Version 5 of How To Read Large Strings without Newlines

Updated 2011-06-02 02:32:11 by RLE

XAN: I've run into a kind of surprising limitation(?) and it has me stumped. Maybe someone else here has done something similar?

The Problem

I am attempting to use TclCurl to have a "conversation" with an ASP driven webpage. A little background... these are corporate in-house webpages over a VPN and there is little to no hope of getting them to change anything. And there is a major design flaw in these webpages - the designer has decided to use the __VIEWSTATE field to save state for everything... including the kitchen sink! The result...

The stumbling block is a __VIEWSTATE field that is approximately 500K large! To communicate with the server, I have to capture this awful chunk of data and send it back in the POST request. I have code that does this, and I know that it works because it is heavily tested on pages with a sane-sized __VIEWSTATE. Trying to use the same code on a page with a large VIEWSTATE, however, just causes TCL to hang.

Possible Cause

I have no problem reading a file megabytes large into a variable, so somothing else is going on here. I looked for "offensive" characters that may be choking the interpreter but none seem to exist. The striking detail seems to to me to be the absence of newlines. The ~500K is all on one line... could it be that TCL cannot handle this scenario, or handle it well?

Things I've Tried and The Outcome

  1. I've taken a chunk of about 10K and tried building a 500K string with no newlines using append.

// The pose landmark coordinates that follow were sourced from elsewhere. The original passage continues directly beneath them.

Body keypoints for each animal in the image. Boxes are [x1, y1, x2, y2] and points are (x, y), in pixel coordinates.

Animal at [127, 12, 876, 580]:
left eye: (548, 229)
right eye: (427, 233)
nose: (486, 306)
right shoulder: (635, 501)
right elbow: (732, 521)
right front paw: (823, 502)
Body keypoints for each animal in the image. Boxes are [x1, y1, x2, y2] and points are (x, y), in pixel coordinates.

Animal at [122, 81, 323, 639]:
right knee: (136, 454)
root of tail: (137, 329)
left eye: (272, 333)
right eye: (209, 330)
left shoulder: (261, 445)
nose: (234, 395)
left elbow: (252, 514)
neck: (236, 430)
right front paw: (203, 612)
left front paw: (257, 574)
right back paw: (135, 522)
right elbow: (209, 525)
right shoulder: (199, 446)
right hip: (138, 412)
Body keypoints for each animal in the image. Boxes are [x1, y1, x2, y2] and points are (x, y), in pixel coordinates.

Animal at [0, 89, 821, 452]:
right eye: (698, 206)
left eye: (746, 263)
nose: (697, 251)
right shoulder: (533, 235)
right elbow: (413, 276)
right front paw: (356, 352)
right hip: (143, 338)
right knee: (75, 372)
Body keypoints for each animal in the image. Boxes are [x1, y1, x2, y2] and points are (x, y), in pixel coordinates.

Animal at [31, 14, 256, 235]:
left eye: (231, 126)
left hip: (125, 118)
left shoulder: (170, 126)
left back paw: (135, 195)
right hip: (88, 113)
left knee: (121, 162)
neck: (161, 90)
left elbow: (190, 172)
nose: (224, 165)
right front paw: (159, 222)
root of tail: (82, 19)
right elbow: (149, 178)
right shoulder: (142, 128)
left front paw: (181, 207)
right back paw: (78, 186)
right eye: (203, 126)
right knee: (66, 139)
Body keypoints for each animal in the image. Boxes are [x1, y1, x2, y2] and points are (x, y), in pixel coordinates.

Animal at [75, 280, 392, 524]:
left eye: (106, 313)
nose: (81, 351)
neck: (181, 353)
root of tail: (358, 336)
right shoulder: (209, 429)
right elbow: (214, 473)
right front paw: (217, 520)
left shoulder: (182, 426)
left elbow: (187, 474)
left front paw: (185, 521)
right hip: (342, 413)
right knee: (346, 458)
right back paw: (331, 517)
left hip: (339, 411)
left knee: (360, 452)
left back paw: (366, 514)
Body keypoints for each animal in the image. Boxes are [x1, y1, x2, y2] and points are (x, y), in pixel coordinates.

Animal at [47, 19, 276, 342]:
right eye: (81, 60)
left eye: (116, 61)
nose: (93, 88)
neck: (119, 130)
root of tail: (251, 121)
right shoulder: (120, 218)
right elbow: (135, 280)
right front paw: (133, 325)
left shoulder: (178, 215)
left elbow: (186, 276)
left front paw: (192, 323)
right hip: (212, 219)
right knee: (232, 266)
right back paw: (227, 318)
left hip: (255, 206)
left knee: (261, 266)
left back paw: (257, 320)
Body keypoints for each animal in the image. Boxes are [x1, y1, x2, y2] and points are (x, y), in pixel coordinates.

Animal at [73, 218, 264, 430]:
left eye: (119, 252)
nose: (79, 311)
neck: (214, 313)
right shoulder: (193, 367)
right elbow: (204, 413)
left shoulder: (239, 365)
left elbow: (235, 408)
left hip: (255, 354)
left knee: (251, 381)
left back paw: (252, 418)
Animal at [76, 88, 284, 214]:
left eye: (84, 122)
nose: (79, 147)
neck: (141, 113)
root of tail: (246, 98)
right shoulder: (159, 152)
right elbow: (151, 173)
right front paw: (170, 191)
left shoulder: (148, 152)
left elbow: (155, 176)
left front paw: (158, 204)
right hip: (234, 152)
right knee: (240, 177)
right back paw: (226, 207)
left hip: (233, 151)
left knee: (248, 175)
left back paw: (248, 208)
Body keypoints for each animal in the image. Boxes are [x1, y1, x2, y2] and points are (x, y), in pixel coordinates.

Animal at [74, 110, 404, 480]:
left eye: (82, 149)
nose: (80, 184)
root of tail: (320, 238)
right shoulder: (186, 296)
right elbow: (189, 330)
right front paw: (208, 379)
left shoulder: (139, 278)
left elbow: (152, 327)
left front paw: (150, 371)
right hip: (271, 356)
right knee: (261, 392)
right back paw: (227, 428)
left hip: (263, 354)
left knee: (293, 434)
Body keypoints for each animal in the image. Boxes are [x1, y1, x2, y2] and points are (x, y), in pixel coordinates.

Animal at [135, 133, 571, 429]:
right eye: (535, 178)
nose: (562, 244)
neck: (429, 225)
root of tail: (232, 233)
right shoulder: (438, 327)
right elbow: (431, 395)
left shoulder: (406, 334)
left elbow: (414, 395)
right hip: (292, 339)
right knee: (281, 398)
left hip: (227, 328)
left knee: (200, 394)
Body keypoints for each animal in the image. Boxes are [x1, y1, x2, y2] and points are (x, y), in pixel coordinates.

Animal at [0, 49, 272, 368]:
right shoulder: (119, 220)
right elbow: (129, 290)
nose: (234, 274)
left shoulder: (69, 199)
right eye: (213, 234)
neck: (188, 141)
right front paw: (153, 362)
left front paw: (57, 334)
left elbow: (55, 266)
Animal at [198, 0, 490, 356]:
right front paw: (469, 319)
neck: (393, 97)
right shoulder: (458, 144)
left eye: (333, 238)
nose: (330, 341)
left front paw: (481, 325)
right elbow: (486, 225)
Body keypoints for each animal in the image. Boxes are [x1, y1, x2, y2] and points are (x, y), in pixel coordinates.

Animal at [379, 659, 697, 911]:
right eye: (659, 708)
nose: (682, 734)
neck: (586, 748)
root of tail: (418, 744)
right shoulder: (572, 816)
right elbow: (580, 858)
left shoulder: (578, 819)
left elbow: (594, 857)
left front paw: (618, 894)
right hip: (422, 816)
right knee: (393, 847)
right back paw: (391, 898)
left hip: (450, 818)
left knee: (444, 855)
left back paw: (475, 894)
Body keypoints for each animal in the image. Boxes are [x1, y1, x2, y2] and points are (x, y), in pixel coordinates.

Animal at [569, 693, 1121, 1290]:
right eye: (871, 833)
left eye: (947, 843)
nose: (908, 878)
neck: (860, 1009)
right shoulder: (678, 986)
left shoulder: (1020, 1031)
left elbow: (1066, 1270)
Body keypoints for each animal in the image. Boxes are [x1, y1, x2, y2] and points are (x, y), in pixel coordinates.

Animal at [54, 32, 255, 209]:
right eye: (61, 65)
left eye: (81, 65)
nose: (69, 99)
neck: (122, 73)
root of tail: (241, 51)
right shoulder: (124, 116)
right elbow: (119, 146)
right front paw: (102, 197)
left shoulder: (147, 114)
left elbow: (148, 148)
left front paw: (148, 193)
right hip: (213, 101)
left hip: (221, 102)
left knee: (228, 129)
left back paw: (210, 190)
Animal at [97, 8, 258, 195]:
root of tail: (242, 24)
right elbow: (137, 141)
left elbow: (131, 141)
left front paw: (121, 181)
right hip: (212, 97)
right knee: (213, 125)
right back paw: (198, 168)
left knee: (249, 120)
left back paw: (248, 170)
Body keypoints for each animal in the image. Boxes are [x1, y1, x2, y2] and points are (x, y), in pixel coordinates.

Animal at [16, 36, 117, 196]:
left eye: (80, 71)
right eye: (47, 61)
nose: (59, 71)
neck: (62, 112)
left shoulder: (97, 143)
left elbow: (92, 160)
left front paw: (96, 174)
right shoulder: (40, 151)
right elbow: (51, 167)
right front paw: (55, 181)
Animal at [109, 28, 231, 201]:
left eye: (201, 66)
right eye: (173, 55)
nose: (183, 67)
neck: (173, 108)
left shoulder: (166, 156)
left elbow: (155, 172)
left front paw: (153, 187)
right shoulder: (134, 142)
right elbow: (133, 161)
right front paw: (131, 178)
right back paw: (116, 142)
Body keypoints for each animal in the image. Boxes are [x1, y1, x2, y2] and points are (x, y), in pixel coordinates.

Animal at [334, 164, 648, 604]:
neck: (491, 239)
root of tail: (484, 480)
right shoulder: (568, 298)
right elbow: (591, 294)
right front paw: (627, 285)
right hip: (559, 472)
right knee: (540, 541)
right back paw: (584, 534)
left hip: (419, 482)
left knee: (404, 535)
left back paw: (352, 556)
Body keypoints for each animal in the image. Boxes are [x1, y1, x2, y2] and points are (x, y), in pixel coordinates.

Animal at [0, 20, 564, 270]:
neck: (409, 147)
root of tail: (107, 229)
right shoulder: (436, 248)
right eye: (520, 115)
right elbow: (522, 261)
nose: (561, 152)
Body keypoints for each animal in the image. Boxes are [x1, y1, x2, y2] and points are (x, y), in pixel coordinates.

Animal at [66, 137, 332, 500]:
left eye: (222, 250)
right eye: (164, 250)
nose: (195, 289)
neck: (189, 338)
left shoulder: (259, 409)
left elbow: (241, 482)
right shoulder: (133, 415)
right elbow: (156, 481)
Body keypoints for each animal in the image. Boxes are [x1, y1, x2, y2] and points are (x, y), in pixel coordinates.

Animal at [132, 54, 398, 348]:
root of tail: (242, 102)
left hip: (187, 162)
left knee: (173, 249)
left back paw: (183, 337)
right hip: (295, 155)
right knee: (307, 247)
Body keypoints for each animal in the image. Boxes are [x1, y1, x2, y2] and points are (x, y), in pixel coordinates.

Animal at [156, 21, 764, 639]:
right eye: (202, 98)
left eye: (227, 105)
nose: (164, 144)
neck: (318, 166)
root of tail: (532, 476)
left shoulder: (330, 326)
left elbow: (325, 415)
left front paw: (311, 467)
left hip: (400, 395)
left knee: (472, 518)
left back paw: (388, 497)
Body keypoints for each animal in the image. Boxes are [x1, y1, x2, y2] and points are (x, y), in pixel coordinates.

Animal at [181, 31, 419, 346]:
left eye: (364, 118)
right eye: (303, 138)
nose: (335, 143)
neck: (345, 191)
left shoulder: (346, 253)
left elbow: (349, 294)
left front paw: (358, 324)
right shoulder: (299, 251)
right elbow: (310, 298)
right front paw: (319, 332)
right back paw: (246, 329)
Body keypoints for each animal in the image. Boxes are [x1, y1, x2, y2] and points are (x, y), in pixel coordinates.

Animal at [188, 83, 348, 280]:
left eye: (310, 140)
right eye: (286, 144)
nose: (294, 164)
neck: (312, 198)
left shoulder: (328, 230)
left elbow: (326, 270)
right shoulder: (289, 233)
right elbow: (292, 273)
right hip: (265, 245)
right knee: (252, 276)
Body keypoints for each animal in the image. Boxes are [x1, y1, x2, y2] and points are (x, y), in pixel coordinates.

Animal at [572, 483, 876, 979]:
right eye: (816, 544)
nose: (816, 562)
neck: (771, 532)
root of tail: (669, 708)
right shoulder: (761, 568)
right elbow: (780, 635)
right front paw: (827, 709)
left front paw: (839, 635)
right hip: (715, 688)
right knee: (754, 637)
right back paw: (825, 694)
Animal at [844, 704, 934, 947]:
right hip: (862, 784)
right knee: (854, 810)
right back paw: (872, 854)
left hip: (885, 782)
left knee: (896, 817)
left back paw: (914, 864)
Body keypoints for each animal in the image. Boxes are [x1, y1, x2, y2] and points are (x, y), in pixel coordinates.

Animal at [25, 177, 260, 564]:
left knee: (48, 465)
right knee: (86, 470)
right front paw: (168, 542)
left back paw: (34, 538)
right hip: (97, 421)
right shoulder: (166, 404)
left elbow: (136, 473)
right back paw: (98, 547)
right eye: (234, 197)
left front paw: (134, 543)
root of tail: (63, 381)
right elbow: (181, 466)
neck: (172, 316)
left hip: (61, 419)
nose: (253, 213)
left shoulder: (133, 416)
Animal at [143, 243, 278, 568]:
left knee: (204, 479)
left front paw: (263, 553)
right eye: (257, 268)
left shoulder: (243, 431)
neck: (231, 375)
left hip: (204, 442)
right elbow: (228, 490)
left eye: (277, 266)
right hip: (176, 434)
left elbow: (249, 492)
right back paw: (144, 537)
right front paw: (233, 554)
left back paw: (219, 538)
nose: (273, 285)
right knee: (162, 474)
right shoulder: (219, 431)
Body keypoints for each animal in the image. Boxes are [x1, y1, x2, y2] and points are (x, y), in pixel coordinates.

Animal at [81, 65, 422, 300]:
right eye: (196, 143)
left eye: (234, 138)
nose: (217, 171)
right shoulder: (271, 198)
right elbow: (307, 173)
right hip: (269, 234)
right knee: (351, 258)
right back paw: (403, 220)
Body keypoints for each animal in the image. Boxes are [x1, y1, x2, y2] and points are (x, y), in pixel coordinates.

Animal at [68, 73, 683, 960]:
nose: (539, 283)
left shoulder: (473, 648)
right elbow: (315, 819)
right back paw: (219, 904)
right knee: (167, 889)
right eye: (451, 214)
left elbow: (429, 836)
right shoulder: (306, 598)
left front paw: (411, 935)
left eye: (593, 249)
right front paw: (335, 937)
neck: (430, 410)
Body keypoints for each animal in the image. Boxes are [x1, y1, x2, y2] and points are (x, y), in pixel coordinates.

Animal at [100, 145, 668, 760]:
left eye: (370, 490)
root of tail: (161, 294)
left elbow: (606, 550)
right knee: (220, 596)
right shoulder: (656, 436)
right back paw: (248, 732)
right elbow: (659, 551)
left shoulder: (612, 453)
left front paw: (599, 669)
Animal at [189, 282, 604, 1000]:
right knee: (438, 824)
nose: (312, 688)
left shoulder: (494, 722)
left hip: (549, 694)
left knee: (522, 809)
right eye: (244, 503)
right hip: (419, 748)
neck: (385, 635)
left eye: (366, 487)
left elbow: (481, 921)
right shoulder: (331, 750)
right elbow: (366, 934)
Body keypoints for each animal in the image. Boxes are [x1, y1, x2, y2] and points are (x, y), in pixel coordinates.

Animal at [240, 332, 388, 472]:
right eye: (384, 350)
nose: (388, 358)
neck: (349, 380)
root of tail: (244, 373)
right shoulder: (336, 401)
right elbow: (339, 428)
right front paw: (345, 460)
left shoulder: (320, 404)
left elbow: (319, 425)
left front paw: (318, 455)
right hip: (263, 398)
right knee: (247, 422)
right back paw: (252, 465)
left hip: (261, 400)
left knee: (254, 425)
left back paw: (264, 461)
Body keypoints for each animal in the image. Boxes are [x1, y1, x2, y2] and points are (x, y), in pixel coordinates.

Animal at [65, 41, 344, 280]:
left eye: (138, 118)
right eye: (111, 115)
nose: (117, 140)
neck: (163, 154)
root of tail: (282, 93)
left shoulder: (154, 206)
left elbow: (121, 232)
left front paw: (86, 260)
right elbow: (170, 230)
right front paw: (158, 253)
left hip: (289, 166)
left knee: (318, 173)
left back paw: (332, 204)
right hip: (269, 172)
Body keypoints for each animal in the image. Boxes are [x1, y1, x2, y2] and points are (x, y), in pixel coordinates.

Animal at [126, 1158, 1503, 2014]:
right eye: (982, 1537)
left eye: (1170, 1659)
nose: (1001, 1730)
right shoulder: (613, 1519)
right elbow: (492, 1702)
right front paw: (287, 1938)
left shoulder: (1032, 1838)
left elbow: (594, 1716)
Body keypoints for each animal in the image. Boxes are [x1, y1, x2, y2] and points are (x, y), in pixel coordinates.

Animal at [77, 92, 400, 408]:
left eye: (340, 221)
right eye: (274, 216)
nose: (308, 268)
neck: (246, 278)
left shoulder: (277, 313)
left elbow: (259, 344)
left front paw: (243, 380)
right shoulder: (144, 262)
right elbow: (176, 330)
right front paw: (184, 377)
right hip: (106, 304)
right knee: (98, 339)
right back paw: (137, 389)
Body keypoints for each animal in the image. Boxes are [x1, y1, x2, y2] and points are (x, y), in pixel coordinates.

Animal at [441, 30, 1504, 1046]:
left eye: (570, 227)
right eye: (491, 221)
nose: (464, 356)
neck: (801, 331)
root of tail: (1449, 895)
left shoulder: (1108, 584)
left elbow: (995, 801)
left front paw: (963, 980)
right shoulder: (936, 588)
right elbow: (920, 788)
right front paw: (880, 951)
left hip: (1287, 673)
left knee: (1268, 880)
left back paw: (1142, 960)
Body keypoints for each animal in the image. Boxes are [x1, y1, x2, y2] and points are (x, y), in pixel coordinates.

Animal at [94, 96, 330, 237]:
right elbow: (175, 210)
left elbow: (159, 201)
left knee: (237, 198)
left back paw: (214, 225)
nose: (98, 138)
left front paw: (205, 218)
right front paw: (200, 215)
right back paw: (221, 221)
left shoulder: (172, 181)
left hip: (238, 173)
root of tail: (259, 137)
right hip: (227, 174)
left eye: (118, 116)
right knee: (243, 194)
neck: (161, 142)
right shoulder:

The interpreter does get slower and slower and eventually grinds to a halt. When doing this with newlines, no slowdown occurs.
  2. I've tried every possible method of reading this data into a variable...
  • different encodings and translations on fconfigure -> read into variable
  • set variable directly using copy/paste into console
  • breaking up into chunks and rebuilding these chunks into one variable
  1. I've looked for a way to have TclCurl pull the postfields from a file. No such method seems to exist - it must come from a variable.
  2. I've tried using external options like CMD.exe type filename. Same problem. Interestingly, CMD.exe has no problem typing this file out in a CMD.exe instance.

Questions

  1. Why can't TCL handle this data?
  2. What can I do? Anyone have any suggestions or similar experience?

AMG: I wasn't aware of any problems with long strings, even when they lack newlines. The computer I'm on right now takes about thirty milliseconds to assemble a one-megabyte string consisting only of the letter "x":

time {string repeat x 1048576} 100

I suspect the problem isn't with Tcl or the way it handles long strings or newlines, but rather with the way data is exchanged with the TclCurl library. Profile your program with [time] and/or [clock microseconds] to see which command is taking the longest to complete, then split up that command and see which piece is taking too long, and keep repeating until you've isolated the culprit. Let us know what you find.

There doesn't appear to be any documentation for TclCurl on this Wiki. Maybe write a sample program or two and post it so we can see how it works.